## Job item
Lines from the opening of the material through the line containing "４００円なだけあってクオリティ高い✨" must be duplicated word for word. Pictures are not.
[Supplied data Boundary: Start]
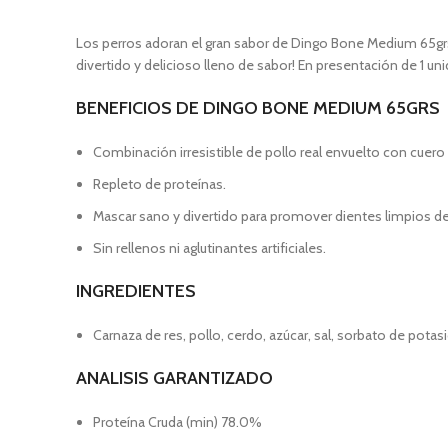
Los perros adoran el gran sabor de Dingo Bone Medium 65grs, 
divertido y delicioso lleno de sabor! En presentación de 1 uni
BENEFICIOS DE DINGO BONE MEDIUM 65GRS
Combinación irresistible de pollo real envuelto con cuer
Repleto de proteínas.
Mascar sano y divertido para promover dientes limpios de 
Sin rellenos ni aglutinantes artificiales.
INGREDIENTES
Carnaza de res, pollo, cerdo, azúcar, sal, sorbato de potas
ANALISIS GARANTIZADO
Proteína Cruda (min) 78.0%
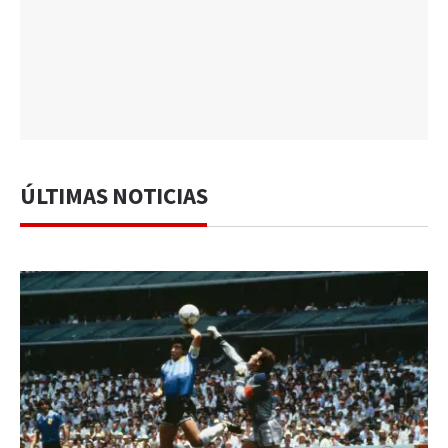
ÚLTIMAS NOTICIAS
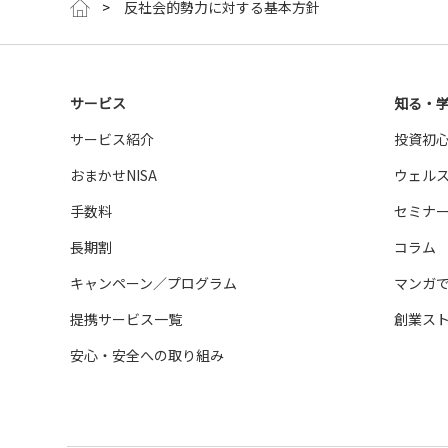
反社会的勢力に対する基本方針
サービス
知る・
サービス紹介
投資初
おまかせNISA
ウェル
手数料
セミナ
長期割
コラム
キャンペーン／プログラム
マンガ
提携サービス一覧
創業ス
安心・安全への取り組み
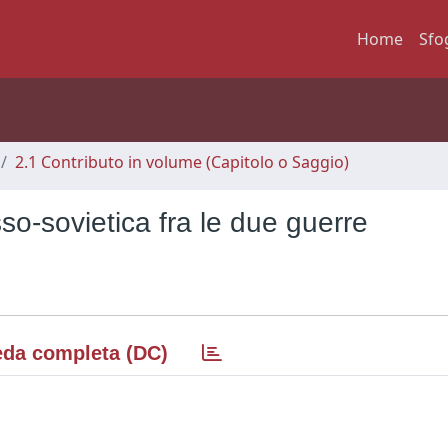
Home
Sfo
2.1 Contributo in volume (Capitolo o Saggio)
sso-sovietica fra le due guerre
da completa (DC)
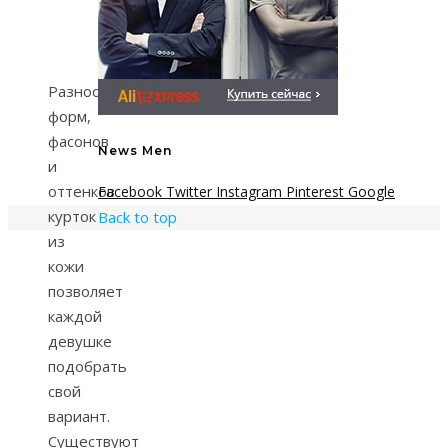
Разнообразие
форм,
фасонов
News Men
и
оттенков
Facebook
Twitter
Instagram
Pinterest
Google
курток
Back to top
из
кожи
позволяет
каждой
девушке
подобрать
свой
вариант.
Существуют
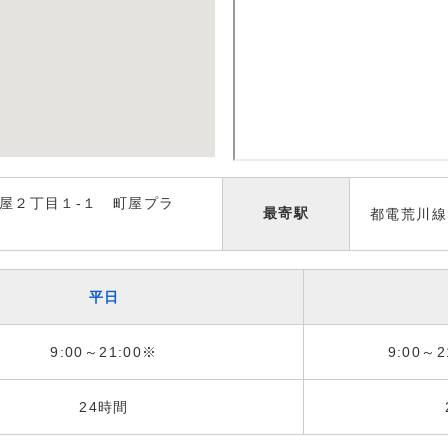
屋２丁目１-１ 町屋プラ
最寄駅
都電荒川線
平日
9:00～21:00※
9:00～2
24時間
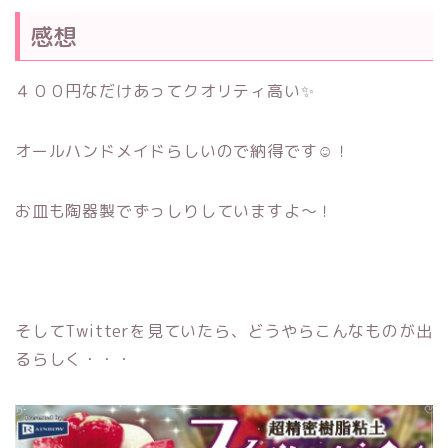
感想
４００円なだけあってクオリティ高い✨
オールハンドメイドらしいので納得です☺！
お皿も陶器製でずっしりしていますよ～！
そしてTwitterを見ていたら、どうやらこんなものが出
るらしく・・・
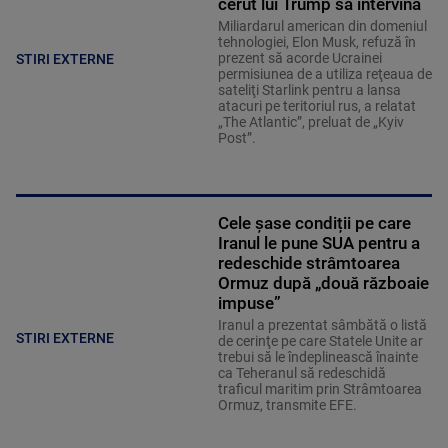
cerut lui Trump să intervină
Miliardarul american din domeniul
tehnologiei, Elon Musk, refuză în
prezent să acorde Ucrainei
STIRI EXTERNE
permisiunea de a utiliza reţeaua de
sateliţi Starlink pentru a lansa
atacuri pe teritoriul rus, a relatat
„The Atlantic”, preluat de „Kyiv
Post”.
Cele șase condiții pe care
Iranul le pune SUA pentru a
redeschide strâmtoarea
Ormuz după „două războaie
impuse”
Iranul a prezentat sâmbătă o listă
STIRI EXTERNE
de cerinţe pe care Statele Unite ar
trebui să le îndeplinească înainte
ca Teheranul să redeschidă
traficul maritim prin Strâmtoarea
Ormuz, transmite EFE.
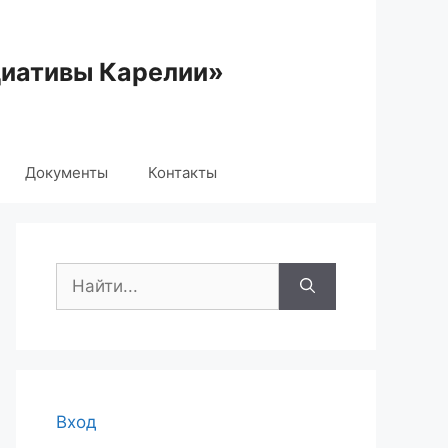
циативы Карелии»
Документы
Контакты
Поиск:
Вход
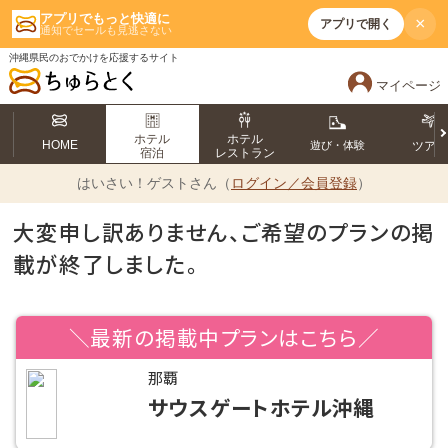
アプリでもっと快適に
×
アプリで開く
通知でセールも見逃さない
沖縄県民のおでかけを応援するサイト
マイページ
ホテル
ホテル
HOME
遊び・体験
ツア
宿泊
レストラン
はいさい！
ゲストさん（
ログイン／会員登録
）
大変申し訳ありません、ご希望のプランの掲
載が終了しました。
＼最新の掲載中プランはこちら／
那覇
サウスゲートホテル沖縄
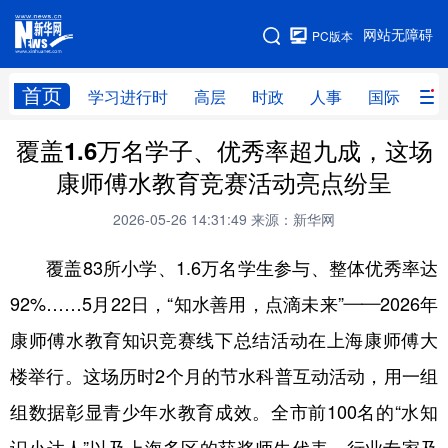
手机版
网站无障碍
PC版本
网站地图
首页
学习进行时
高层
时政
人事
国际
财
覆盖1.6万名学子、优秀率超九成，这场
学习进行时
高层
时政
人事
康师傅水教育竞赛活动亮点纷呈
国际
财经
网评
港澳
2026-05-26 14:31:49
来源：新华网
台湾
思客智库
全球连线
教育
覆盖83所小学、1.6万名学生参与、整体优秀率达
科技
科创
量子
体育
92%……5月22日，“知水善用，点滴未来”——2026年
文化
书画
健康
军事
康师傅水教育知识竞赛线下总结活动在上海康师傅大
访谈
视频
图片
政务
楼举行。这场历时2个月的节水科普互动活动，用一组
法律
中央文件
金融
汽车
组数据彰显青少年水教育成效。全市前100名的“水知
食品
人居
信息化
数字经济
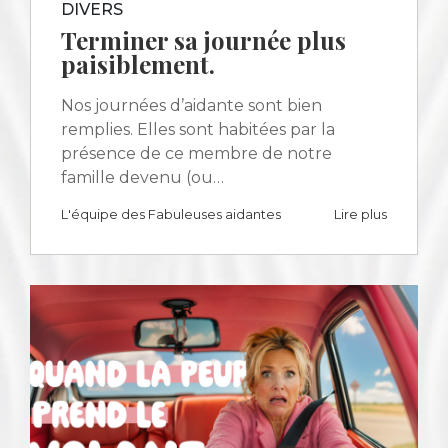
DIVERS
Terminer sa journée plus
paisiblement.
Nos journées d’aidante sont bien
remplies. Elles sont habitées par la
présence de ce membre de notre
famille devenu (ou…
L'équipe des Fabuleuses aidantes
Lire plus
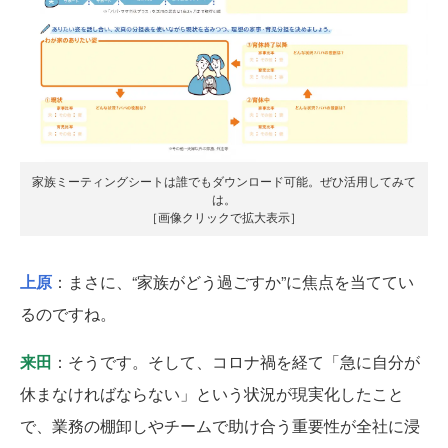
家族ミーティングシートは誰でもダウンロード可能。ぜひ活用してみて
は。
［画像クリックで拡大表示］
上原
：まさに、“家族がどう過ごすか”に焦点を当ててい
るのですね。
来田
：そうです。そして、コロナ禍を経て「急に自分が
休まなければならない」という状況が現実化したこと
で、業務の棚卸しやチームで助け合う重要性が全社に浸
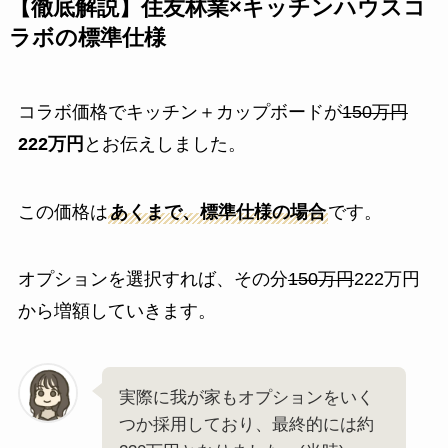
【徹底解説】住友林業×キッチンハウスコ
ラボの標準仕様
コラボ価格でキッチン＋カップボードが
150万円
222万円
とお伝えしました。
この価格は
あくまで、標準仕様の場合
です。
オプションを選択すれば、その分
150万円
222万円
から増額していきます。
実際に我が家もオプションをいく
つか採用しており、最終的には約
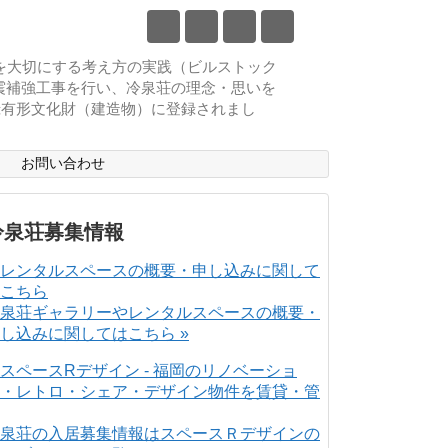
物を大切にする考え方の実践（ビルストック
耐震補強工事を行い、冷泉荘の理念・思いを
登録有形文化財（建造物）に登録されまし
ス
お問い合わせ
冷泉荘募集情報
泉荘ギャラリーやレンタルスペースの概要・
し込みに関してはこちら »
泉荘の入居募集情報はスペースＲデザインの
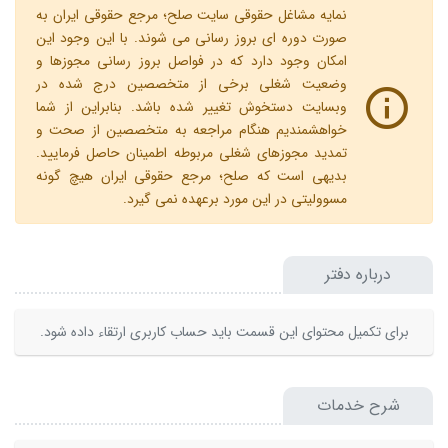
نمایه مشاغل حقوقی سایت صلح؛ مرجع حقوقی ایران به
صورت دوره ای بروز رسانی می شوند. با این وجود این
امکان وجود دارد که در فواصل بروز رسانی مجوزها و
وضعیت شغلی برخی از متخصصین درج شده در
وبسایت دستخوش تغییر شده باشد. بنابراین از شما
خواهشمندیم هنگام مراجعه به متخصصین از صحت و
تمدید مجوزهای شغلی مربوطه اطمینان حاصل فرمایید.
بدیهی است که صلح؛ مرجع حقوقی ایران هیچ گونه
مسوولیتی در این مورد برعهده نمی گیرد.
درباره دفتر
برای تکمیل محتوای این قسمت باید حساب کاربری ارتقاء داده شود.
شرح خدمات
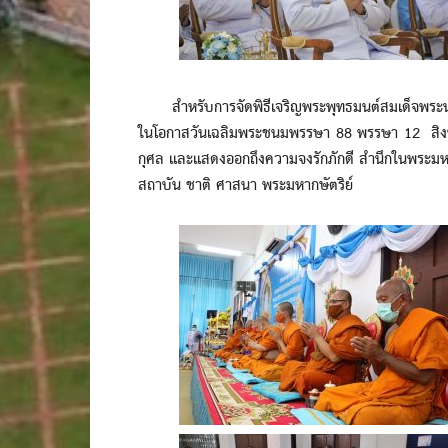
สำหรับการจัดพิธีเจริญพระพุทธมนต์สมเด็จพระนางเ
ในโอกาสวันเฉลิมพระชนมพรรษา 88 พรรษา 12 สิงหาค
กุศล และแสดงออกถึงความจงรักภักดี สำนึกในพระมหาก
สถาบัน ชาติ ศาสนา พระมหากษัตริย์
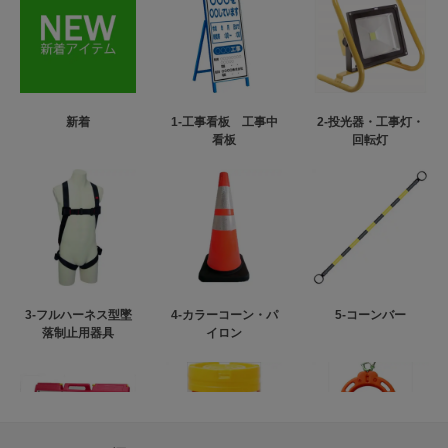
新着
1-工事看板 工事中
2-投光器・工事灯・
看板
回転灯
3-フルハーネス型墜
4-カラーコーン・パ
5-コーンバー
落制止用器具
イロン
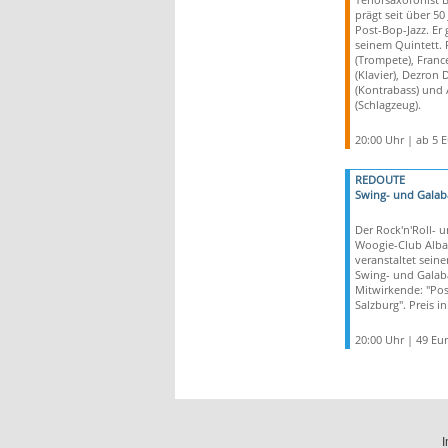
prägt seit über 50
Post-Bop-Jazz. Er 
seinem Quintett. 
(Trompete), Franc
(Klavier), Dezron 
(Kontrabass) und 
(Schlagzeug).
20:00 Uhr | ab 5 
REDOUTE
Swing- und Galaba
Der Rock'n'Roll- 
Woogie-Club Alba
veranstaltet seine
Swing- und Galaba
Mitwirkende: "Pos
Salzburg". Preis in
20:00 Uhr | 49 Eu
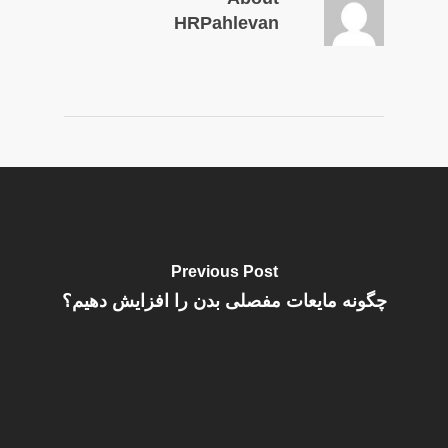
HRPahlevan
Previous Post
چگونه مایعات مفصلی بدن را افزایش دهیم؟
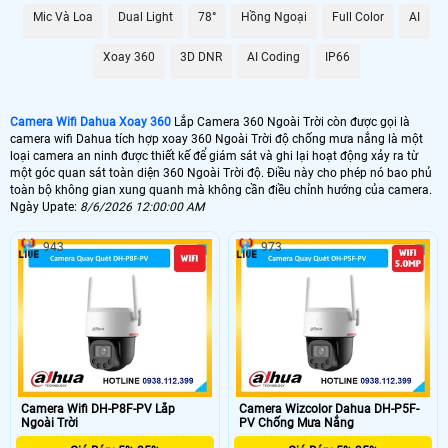
Mic Và Loa
Dual Light
78°
Hồng Ngoại
Full Color
AI
Xoay 360
3D DNR
AI Coding
IP66
Camera Wifi Dahua Xoay 360
Lắp Camera 360 Ngoài Trời còn được gọi là
camera wifi Dahua tích hợp xoay 360 Ngoài Trời độ chống mưa nắng là một
loại camera an ninh được thiết kế để giám sát và ghi lại hoạt động xảy ra từ
một góc quan sát toàn diện 360 Ngoài Trời độ. Điều này cho phép nó bao phủ
toàn bộ không gian xung quanh mà không cần điều chỉnh hướng của camera.
Ngày Upate:
8/6/2026 12:00:00 AM
943
973
Với độ phân giải cao bở
i công nghệ IP nên chất lượng camera wifi Dahua
ngoài 360 rất săc nét
,cả ngày lẫn đêm cùng kết nối wifi Dahua mạnh mẽ tích
hợp thêm cổng RJ45 ổn định hơn,
camera wifi Dahua 360 ngoài trời là lựa
chọn tiết kiệm
phù hợp nhất để bảo vệ không gian sống và làm việc của bạn
một cách toàn diện.
Camera Wifi DH-P8F-PV Lắp
Camera Wizcolor Dahua DH-P5F-
Ngoài Trời
PV Chống Mưa Nắng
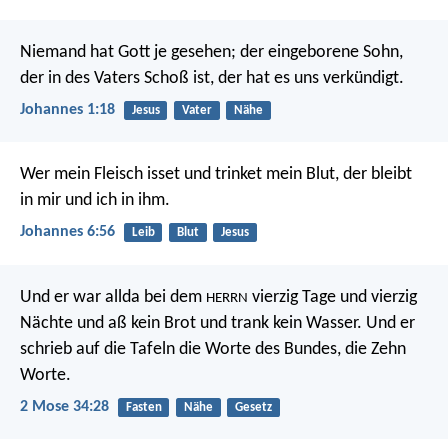
Niemand hat Gott je gesehen; der eingeborene Sohn,
der in des Vaters Schoß ist, der hat es uns verkündigt.
Johannes 1:18
Jesus
Vater
Nähe
Wer mein Fleisch isset und trinket mein Blut, der bleibt
in mir und ich in ihm.
Johannes 6:56
Leib
Blut
Jesus
Und er war allda bei dem
vierzig Tage und vierzig
HERRN
Nächte und aß kein Brot und trank kein Wasser. Und er
schrieb auf die Tafeln die Worte des Bundes, die Zehn
Worte.
2 Mose 34:28
Fasten
Nähe
Gesetz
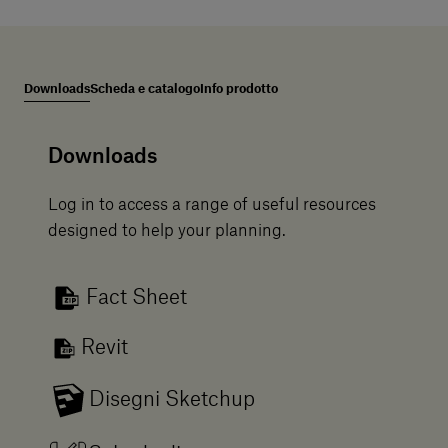
Downloads
Scheda e catalogo
Info prodotto
Downloads
Log in to access a range of useful resources
designed to help your planning.
Fact Sheet
Revit
Disegni Sketchup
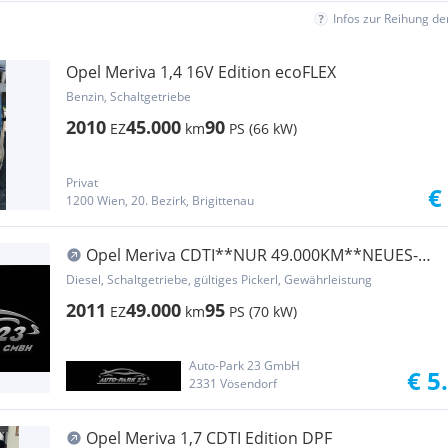
Infos zur Reihung d
Opel Meriva 1,4 16V Edition ecoFLEX
Benzin, Schaltgetriebe
2010
45.000
90
EZ
km
PS (66 kW)
Privat
€
1200 Wien, 20. Bezirk, Brigittenau
Opel Meriva CDTI**NUR 49.000KM**NEUES-
PICKERL 10/2027*
Diesel, Schaltgetriebe, gültiges Pickerl, Gewährleistung
2011
49.000
95
EZ
km
PS (70 kW)
Auto-Park 23 GmbH
€ 5
2331 Vösendorf
Opel Meriva 1,7 CDTI Edition DPF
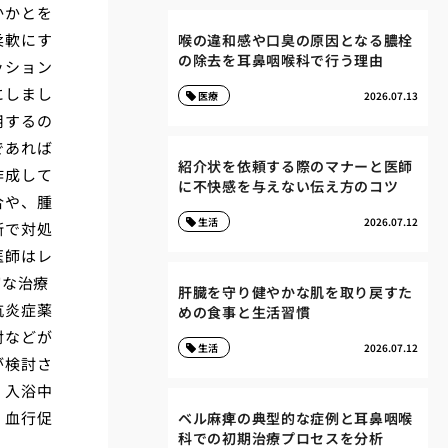
かかとを
柔軟にす
喉の違和感や口臭の原因となる膿栓
の除去を耳鼻咽喉科で行う理由
ッション
にしまし
医療
2026.07.13
用するの
であれば
紹介状を依頼する際のマナーと医師
作成して
に不快感を与えない伝え方のコツ
合や、腫
生活
2026.07.12
断で対処
医師はレ
切な治療
肝臓を守り健やかな肌を取り戻すた
抗炎症薬
めの食事と生活習慣
射などが
生活
2026.07.12
が検討さ
、入浴中
、血行促
ベル麻痺の典型的な症例と耳鼻咽喉
科での初期治療プロセスを分析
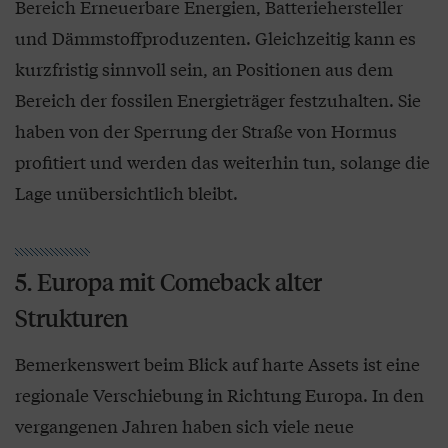
Bereich Erneuerbare Energien, Batteriehersteller
und Dämmstoffproduzenten. Gleichzeitig kann es
kurzfristig sinnvoll sein, an Positionen aus dem
Bereich der fossilen Energieträger festzuhalten. Sie
haben von der Sperrung der Straße von Hormus
profitiert und werden das weiterhin tun, solange die
Lage unübersichtlich bleibt.
5. Europa mit Comeback alter
Strukturen
Bemerkenswert beim Blick auf harte Assets ist eine
regionale Verschiebung in Richtung Europa. In den
vergangenen Jahren haben sich viele neue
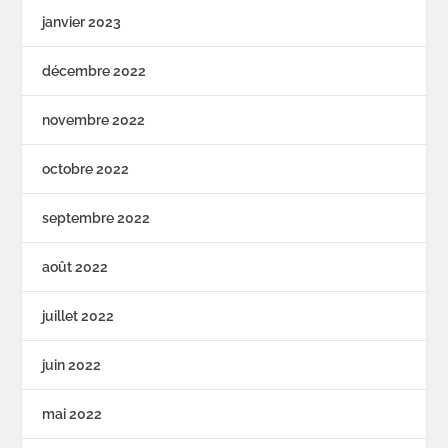
janvier 2023
décembre 2022
novembre 2022
octobre 2022
septembre 2022
août 2022
juillet 2022
juin 2022
mai 2022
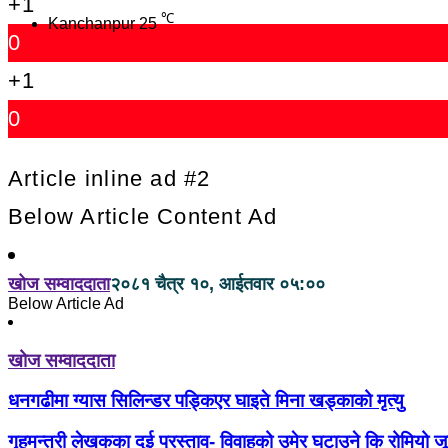
+1
℃
Kanchanpur
25
0
+1
0
Article inline ad #2
Below Article Content Ad
खोज सम्वाददाता
२०८१ चैत्र १०, आईतवार ०५:००
Below Article Ad
खोज सम्वाददाता
धनगढीमा ग्यास सिलिन्डर पड्किएर घाइते मिना खड्काको मृत्यु
गृहमन्त्री लेखकका दुई प्रस्ताव- विवाहको उमेर घटाउने कि रोमियो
[Supplied data Boundary: End]
## Answer space
Los perros adoran el gran sabor de Dingo Bone Medium 65grs, 
divertido y delicioso lleno de sabor! En presentación de 1 uni
BENEFICIOS DE DINGO BONE MEDIUM 65GRS
Combinación irresistible de pollo real envuelto con cuer
Repleto de proteínas.
Mascar sano y divertido para promover dientes limpios de 
Sin rellenos ni aglutinantes artificiales.
INGREDIENTES
Carnaza de res, pollo, cerdo, azúcar, sal, sorbato de potas
ANALISIS GARANTIZADO
Proteína Cruda (min) 78.0%
ÚLTIMAS NOTICIAS
反社会的勢力に対する基本方針
サービス
知る・
サービス紹介
投資初
おまかせNISA
ウェル
手数料
セミナ
長期割
コラム
キャンペーン／プログラム
マンガ
提携サービス一覧
創業ス
安心・安全への取り組み
Home
Sfo
2.1 Contributo in volume (Capitolo o Saggio)
sso-sovietica fra le due guerre
da completa (DC)
Разнообразие
форм,
фасонов
News Men
и
оттенков
Facebook
Twitter
Instagram
Pinterest
Google
курток
Back to top
из
кожи
позволяет
каждой
девушке
подобрать
свой
вариант.
Существуют
屋２丁目１-１ 町屋プラ
最寄駅
都電荒川線
平日
9:00～21:00※
9:00～2
24時間
感想
４００円なだけあってクオリティ高い✨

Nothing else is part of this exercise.